## Collection entries
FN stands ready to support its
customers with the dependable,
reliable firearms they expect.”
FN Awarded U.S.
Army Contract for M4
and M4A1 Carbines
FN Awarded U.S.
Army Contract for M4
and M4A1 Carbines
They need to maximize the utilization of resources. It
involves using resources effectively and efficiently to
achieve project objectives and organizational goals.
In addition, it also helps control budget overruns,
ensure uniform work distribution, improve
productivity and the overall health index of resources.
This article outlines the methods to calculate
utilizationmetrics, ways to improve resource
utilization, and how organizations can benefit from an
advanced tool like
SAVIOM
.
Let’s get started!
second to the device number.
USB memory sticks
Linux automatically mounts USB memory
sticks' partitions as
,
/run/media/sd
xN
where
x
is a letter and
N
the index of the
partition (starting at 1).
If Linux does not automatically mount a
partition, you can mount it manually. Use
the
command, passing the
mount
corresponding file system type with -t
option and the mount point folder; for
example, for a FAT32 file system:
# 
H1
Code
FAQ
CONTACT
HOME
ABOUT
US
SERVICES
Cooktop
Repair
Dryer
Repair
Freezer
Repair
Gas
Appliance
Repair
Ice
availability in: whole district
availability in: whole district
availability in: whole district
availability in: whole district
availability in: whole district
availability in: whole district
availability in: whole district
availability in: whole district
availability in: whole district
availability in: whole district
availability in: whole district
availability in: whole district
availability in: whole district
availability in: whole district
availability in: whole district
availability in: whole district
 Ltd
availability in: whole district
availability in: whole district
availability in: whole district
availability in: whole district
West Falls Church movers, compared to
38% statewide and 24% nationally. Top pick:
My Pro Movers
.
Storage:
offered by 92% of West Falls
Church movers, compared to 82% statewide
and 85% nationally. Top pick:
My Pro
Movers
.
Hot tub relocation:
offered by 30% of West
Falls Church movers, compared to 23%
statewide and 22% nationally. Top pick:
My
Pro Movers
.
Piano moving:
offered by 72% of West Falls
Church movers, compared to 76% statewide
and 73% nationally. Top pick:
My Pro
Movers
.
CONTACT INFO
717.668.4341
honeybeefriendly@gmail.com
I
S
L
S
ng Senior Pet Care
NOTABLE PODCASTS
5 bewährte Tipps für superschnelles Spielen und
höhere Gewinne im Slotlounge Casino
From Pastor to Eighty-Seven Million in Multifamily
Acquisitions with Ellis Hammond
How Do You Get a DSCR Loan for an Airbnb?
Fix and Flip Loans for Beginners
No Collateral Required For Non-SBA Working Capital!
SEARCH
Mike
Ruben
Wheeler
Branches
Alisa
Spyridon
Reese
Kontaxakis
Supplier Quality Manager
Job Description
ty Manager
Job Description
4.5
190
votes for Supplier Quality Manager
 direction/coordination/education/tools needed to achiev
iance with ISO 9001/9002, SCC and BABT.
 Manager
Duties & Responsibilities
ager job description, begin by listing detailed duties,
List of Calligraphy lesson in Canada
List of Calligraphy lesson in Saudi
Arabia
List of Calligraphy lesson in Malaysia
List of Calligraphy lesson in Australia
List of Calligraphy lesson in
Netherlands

## Work item
All of the entries should be output exactly as they appear above.

## Finished task
FN stands ready to support its
customers with the dependable,
reliable firearms they expect.”
FN Awarded U.S.
Army Contract for M4
and M4A1 Carbines
FN Awarded U.S.
Army Contract for M4
and M4A1 Carbines
They need to maximize the utilization of resources. It
involves using resources effectively and efficiently to
achieve project objectives and organizational goals.
In addition, it also helps control budget overruns,
ensure uniform work distribution, improve
productivity and the overall health index of resources.
This article outlines the methods to calculate
utilizationmetrics, ways to improve resource
utilization, and how organizations can benefit from an
advanced tool like
SAVIOM
.
Let’s get started!
second to the device number.
USB memory sticks
Linux automatically mounts USB memory
sticks' partitions as
,
/run/media/sd
xN
where
x
is a letter and
N
the index of the
partition (starting at 1).
If Linux does not automatically mount a
partition, you can mount it manually. Use
the
command, passing the
mount
corresponding file system type with -t
option and the mount point folder; for
example, for a FAT32 file system:
# 
H1
Code
FAQ
CONTACT
HOME
ABOUT
US
SERVICES
Cooktop
Repair
Dryer
Repair
Freezer
Repair
Gas
Appliance
Repair
Ice
availability in: whole district
availability in: whole district
availability in: whole district
availability in: whole district
availability in: whole district
availability in: whole district
availability in: whole district
availability in: whole district
availability in: whole district
availability in: whole district
availability in: whole district
availability in: whole district
availability in: whole district
availability in: whole district
availability in: whole district
availability in: whole district
 Ltd
availability in: whole district
availability in: whole district
availability in: whole district
availability in: whole district
West Falls Church movers, compared to
38% statewide and 24% nationally. Top pick:
My Pro Movers
.
Storage:
offered by 92% of West Falls
Church movers, compared to 82% statewide
and 85% nationally. Top pick:
My Pro
Movers
.
Hot tub relocation:
offered by 30% of West
Falls Church movers, compared to 23%
statewide and 22% nationally. Top pick:
My
Pro Movers
.
Piano moving:
offered by 72% of West Falls
Church movers, compared to 76% statewide
and 73% nationally. Top pick:
My Pro
Movers
.
CONTACT INFO
717.668.4341
honeybeefriendly@gmail.com
I
S
L
S
ng Senior Pet Care
NOTABLE PODCASTS
5 bewährte Tipps für superschnelles Spielen und
höhere Gewinne im Slotlounge Casino
From Pastor to Eighty-Seven Million in Multifamily
Acquisitions with Ellis Hammond
How Do You Get a DSCR Loan for an Airbnb?
Fix and Flip Loans for Beginners
No Collateral Required For Non-SBA Working Capital!
SEARCH
Mike
Ruben
Wheeler
Branches
Alisa
Spyridon
Reese
Kontaxakis
Supplier Quality Manager
Job Description
ty Manager
Job Description
4.5
190
votes for Supplier Quality Manager
 direction/coordination/education/tools needed to achiev
iance with ISO 9001/9002, SCC and BABT.
 Manager
Duties & Responsibilities
ager job description, begin by listing detailed duties,
List of Calligraphy lesson in Canada
List of Calligraphy lesson in Saudi
Arabia
List of Calligraphy lesson in Malaysia
List of Calligraphy lesson in Australia
List of Calligraphy lesson in
Netherlands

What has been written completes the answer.